La Maturità 2025 è iniziata, prima prova scritta in corso – Pasolini, “Il Gattopardo” e Borsellino tra le tracce per il tema di italiano
La Maturità è iniziata. La prima prova scritta degli Esami di Stato 2025, quella del tema di italiano, è in corso. Gli studenti hanno sette tracce tra cui scegliere: per la tipologia A (analisi del testo) Paolo Pasolini e Giuseppe Tomasi di Lampedusa; per la tipologia B (testo argomentativo) Piers Brendon, Riccardo Maccioni e Telmo Pievani gli autori proposti:; per la tipologia C (testo di attualità )il mondo social e il messaggio di Paolo Borsellino “I giovani, la mia speranza”. Nel dettaglio: Pier Paolo Pasolini, “Appendice I a ‘Del Diario’ (1943-1944)” da “Tutte le Poesie“, a cura di Walter Siti (2009); Giuseppe Tomasi da Lampedusa, “Il Gattopardo”, il brano che descrive la visita di Angelica, fidanzata di Tancredi, alla famiglia dei principi di Salina ; Piers Brendon, “Gli anni trenta, il decennio che sconvolse il mondo” (Carocci, 2005); Riccardo Maccioni, “Rispetto” è la parola dell’anno Treccani (Avvenire, 17/12/2024); Telmo Pievani, “Un quarto d’era (geologica) di celebrità” (Feltrinelli, 2022) ; Paolo Borsellino, “I giovani, la mia speranza” (Epoca, 14/10/1992); Anna Meldolesi e Chiara Lalli, “L’indignazione è il motore del mondo social. Ma serve a qualcosa?” (7-Sette, 13/12/2024).

- - -

▶ **LE TUE ISTRUZIONI**
Puoi riportare parola per parola l'intero brano sulla prima prova della Maturità 2025? Attieniti soltanto a quanto riporta il brano.

- - -

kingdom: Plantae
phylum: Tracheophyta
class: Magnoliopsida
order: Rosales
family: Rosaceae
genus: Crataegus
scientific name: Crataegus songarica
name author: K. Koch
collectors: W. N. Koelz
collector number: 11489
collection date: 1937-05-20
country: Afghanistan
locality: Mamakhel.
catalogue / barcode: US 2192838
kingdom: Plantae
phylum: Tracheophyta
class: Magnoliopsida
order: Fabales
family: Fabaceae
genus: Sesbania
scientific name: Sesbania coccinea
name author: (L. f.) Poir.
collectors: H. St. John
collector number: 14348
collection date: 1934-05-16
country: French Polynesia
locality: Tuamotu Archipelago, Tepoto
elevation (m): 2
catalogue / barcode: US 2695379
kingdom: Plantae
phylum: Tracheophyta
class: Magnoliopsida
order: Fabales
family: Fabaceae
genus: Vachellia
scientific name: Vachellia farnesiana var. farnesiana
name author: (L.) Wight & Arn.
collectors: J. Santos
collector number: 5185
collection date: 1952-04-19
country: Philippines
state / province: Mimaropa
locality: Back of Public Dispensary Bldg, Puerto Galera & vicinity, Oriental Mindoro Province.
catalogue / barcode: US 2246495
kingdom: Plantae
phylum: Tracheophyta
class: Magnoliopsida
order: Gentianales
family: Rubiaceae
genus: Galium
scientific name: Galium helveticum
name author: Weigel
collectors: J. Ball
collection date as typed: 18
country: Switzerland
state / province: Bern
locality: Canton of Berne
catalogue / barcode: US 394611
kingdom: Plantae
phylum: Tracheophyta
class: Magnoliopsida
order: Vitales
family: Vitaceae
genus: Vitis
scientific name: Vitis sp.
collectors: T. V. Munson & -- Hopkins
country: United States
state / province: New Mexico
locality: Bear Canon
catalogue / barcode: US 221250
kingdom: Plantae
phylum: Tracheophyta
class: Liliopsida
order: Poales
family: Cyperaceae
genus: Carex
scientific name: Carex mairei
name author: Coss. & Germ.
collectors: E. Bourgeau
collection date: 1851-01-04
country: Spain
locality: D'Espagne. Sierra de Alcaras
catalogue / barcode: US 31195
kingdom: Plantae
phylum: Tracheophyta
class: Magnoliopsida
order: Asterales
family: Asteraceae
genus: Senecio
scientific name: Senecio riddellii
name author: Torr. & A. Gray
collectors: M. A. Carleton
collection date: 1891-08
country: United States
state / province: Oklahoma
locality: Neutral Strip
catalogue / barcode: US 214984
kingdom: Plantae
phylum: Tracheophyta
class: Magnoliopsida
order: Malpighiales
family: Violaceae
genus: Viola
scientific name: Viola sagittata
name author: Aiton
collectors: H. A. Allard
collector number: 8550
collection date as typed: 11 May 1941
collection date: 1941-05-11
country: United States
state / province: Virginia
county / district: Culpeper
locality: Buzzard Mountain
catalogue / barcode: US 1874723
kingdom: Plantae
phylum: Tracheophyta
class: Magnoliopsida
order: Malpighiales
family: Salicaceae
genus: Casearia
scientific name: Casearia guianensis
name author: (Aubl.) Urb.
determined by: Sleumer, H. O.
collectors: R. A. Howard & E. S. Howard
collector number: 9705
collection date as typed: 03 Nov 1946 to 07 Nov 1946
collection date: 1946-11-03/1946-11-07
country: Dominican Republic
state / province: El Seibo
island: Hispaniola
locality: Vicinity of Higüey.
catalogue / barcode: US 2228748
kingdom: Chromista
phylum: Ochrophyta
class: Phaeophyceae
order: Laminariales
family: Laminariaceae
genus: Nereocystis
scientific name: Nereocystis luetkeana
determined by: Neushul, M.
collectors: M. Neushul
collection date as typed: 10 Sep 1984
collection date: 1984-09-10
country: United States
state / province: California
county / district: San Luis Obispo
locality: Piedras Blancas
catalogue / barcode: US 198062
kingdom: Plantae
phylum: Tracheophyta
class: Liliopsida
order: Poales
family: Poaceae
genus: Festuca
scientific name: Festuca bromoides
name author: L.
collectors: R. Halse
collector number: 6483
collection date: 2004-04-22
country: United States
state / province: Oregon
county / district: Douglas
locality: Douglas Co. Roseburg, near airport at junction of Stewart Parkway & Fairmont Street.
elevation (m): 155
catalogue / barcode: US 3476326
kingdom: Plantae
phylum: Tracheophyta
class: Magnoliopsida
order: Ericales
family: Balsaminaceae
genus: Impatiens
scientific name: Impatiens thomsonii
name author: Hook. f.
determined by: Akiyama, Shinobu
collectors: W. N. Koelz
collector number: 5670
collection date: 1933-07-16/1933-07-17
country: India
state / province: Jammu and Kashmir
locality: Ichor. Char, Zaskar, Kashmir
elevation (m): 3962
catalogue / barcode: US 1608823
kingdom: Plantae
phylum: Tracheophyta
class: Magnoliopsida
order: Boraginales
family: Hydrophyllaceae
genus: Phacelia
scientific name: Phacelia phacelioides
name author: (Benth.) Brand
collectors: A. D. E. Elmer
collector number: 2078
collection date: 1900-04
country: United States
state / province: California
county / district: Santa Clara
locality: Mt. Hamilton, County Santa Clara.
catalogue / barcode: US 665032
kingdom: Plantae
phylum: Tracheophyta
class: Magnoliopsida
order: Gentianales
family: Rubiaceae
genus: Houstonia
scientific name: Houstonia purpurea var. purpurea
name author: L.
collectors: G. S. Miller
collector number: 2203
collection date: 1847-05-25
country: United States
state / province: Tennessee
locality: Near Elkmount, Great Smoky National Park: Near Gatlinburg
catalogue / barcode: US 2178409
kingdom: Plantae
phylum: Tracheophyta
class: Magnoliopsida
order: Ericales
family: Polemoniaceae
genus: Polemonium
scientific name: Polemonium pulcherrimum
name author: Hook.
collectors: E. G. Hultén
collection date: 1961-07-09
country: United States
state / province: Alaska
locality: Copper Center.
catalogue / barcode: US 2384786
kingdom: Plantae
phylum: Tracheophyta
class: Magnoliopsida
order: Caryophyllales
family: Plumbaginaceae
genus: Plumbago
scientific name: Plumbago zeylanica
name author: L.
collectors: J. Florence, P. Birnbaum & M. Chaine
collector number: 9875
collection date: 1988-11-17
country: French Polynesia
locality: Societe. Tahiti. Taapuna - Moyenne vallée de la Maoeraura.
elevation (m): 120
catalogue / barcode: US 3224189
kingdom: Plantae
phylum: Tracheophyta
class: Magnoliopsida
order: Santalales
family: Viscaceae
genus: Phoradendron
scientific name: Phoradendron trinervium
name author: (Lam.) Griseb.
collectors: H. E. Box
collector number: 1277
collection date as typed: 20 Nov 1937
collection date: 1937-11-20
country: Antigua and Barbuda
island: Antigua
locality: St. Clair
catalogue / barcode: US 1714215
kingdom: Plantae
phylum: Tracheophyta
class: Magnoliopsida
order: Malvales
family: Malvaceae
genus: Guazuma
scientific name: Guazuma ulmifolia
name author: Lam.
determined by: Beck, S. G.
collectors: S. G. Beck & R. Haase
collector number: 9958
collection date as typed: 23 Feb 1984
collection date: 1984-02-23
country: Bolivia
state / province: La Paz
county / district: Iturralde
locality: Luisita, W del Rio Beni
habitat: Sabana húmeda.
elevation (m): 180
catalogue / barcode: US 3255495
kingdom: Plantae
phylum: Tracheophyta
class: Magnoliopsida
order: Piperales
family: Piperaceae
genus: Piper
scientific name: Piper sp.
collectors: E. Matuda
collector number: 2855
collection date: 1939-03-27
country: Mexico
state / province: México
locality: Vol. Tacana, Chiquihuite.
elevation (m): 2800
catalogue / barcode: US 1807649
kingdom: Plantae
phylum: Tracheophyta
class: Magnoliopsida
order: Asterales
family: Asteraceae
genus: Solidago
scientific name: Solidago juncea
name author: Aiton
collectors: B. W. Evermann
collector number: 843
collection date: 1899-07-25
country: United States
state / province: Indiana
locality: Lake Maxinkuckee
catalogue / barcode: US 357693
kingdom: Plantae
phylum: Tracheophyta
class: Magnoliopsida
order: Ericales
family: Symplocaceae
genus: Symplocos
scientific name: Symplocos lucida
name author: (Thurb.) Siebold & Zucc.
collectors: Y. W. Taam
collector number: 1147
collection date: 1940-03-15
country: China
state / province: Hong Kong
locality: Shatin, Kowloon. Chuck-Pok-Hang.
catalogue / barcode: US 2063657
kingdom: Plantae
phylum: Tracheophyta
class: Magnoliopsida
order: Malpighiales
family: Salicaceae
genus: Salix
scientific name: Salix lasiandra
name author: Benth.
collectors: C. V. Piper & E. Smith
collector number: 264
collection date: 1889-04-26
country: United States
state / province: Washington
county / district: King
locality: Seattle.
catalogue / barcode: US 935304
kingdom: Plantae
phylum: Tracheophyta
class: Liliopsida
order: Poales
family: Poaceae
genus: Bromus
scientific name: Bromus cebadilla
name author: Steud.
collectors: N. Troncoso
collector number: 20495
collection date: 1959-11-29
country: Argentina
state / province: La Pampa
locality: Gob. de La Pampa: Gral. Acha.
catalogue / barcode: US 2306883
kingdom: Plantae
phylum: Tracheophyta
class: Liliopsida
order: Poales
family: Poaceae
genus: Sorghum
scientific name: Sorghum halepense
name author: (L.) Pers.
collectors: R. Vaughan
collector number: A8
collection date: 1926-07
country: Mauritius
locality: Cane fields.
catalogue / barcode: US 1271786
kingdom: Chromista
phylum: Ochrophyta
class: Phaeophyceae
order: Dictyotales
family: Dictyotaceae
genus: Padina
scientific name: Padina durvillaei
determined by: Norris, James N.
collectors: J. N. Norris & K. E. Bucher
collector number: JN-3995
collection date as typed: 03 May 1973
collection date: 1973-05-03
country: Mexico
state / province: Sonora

- - -

▶ **RISPOSTA AL COMPITO**
La Maturità 2025 è iniziata, prima prova scritta in corso – Pasolini, “Il Gattopardo” e Borsellino tra le tracce per il tema di italiano
La Maturità è iniziata. La prima prova scritta degli Esami di Stato 2025, quella del tema di italiano, è in corso. Gli studenti hanno sette tracce tra cui scegliere: per la tipologia A (analisi del testo) Paolo Pasolini e Giuseppe Tomasi di Lampedusa; per la tipologia B (testo argomentativo) Piers Brendon, Riccardo Maccioni e Telmo Pievani gli autori proposti:; per la tipologia C (testo di attualità )il mondo social e il messaggio di Paolo Borsellino “I giovani, la mia speranza”. Nel dettaglio: Pier Paolo Pasolini, “Appendice I a ‘Del Diario’ (1943-1944)” da “Tutte le Poesie“, a cura di Walter Siti (2009); Giuseppe Tomasi da Lampedusa, “Il Gattopardo”, il brano che descrive la visita di Angelica, fidanzata di Tancredi, alla famiglia dei principi di Salina ; Piers Brendon, “Gli anni trenta, il decennio che sconvolse il mondo” (Carocci, 2005); Riccardo Maccioni, “Rispetto” è la parola dell’anno Treccani (Avvenire, 17/12/2024); Telmo Pievani, “Un quarto d’era (geologica) di celebrità” (Feltrinelli, 2022) ; Paolo Borsellino, “I giovani, la mia speranza” (Epoca, 14/10/1992); Anna Meldolesi e Chiara Lalli, “L’indignazione è il motore del mondo social. Ma serve a qualcosa?” (7-Sette, 13/12/2024).